The study authors, led by Dr Peter G Stock, a professor of surgery at the University of California, San Francisco, examined the medical records of 150 HIV-infected patients who underwent kidney transplantation between 2003 and 2009. They publish their findings in the Nov. 18 event of the New England Journal of Medicine.

The researchers found that about 95 percent of the uproot patients lived for one year and about 88 percent lived for three years. Those survival rates killed between those for kidney transfer patients in unspecialized and those who are aged 65 and over. "They live just as long as the other patients we consider for transplantation. They're essentially the same as the holder of our patients," said transplant specialist Dr Silas P Norman, an subordinate professor of internal medicine at the University of Michigan. Norman was not part of the meditate on team.

Thursday, 27 February 2014

Surgeons Found The Role Of Obesity In Cancer

Surgeons Found The Role Of Obesity In Cancer.
Obesity and smoking proliferate the danger of implant failure in women who undergo breast reconstruction soon after knocker removal, according to a new study. Researchers analyzed data from nearly 15000 women, aged 40 to 60, who had instinctive reconstruction after breast removal (mastectomy). They found that the risk of implant depletion was three times higher in smokers and two to three times higher in obese women. The more paunchy a woman, the greater her risk of early implant failure, according to the study, which was published in the December originate of the Journal of the American College of Surgeons.
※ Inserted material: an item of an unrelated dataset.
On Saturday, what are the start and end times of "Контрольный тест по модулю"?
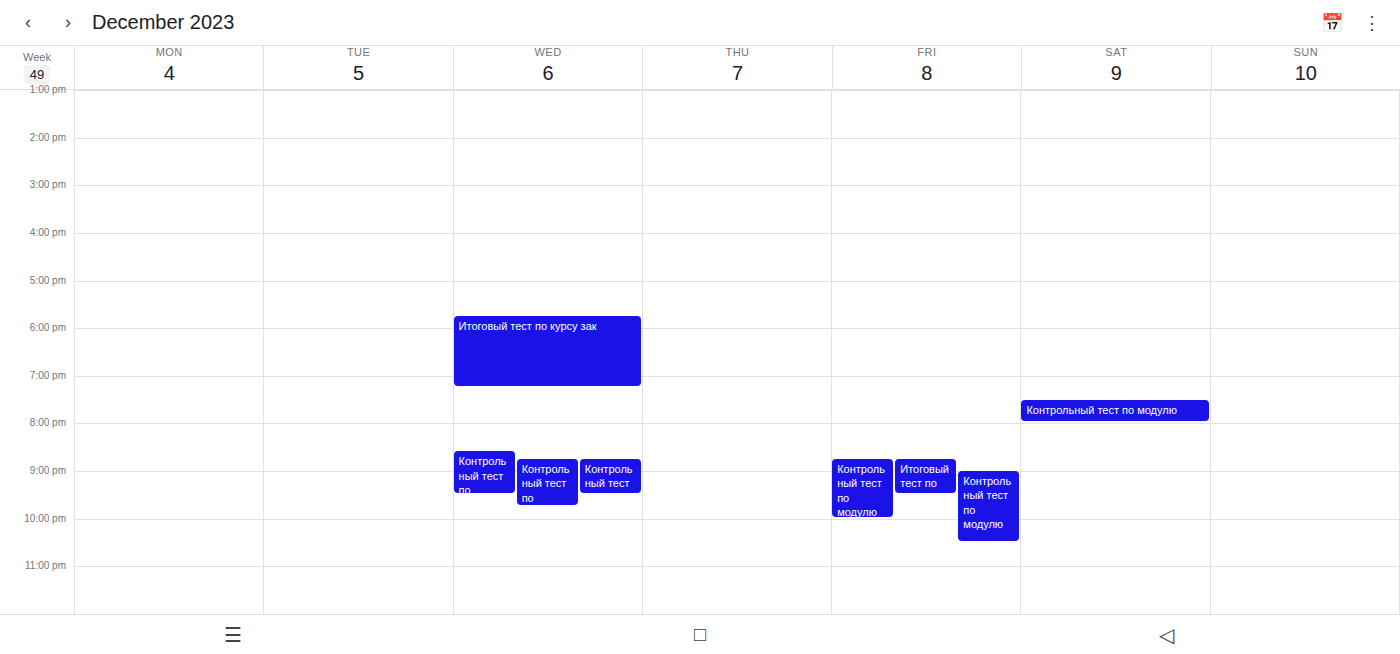
7:30 PM to 8:00 PMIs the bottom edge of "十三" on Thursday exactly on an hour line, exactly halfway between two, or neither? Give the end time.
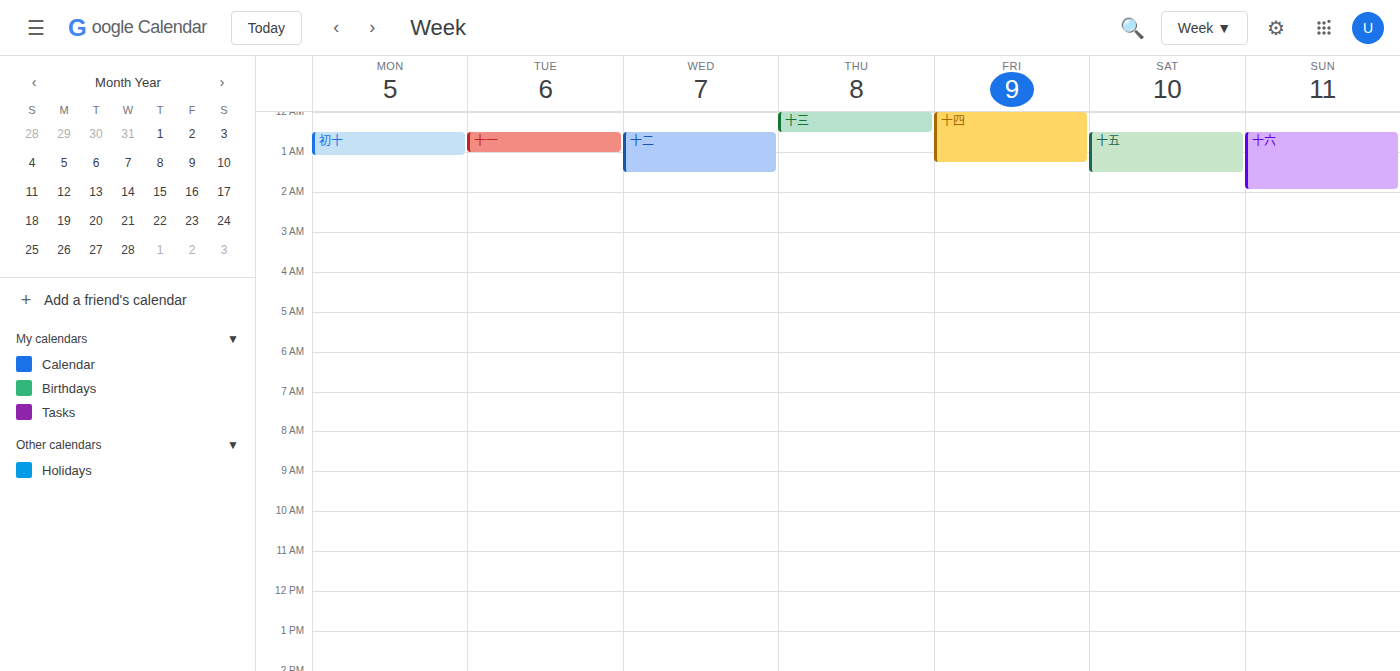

Other factors associated with a higher imperil of implant loss included being older than 55, receiving implants in both breasts, and undergoing both teat removal and reconstruction with implants in a single operation. "Less than 1 percent of all patients in our investigation experienced implant failure ," study lead author Dr John Fischer, a compliant surgery resident at the Perelman School of Medicine at the University of Pennsylvania, said in a weekly news release.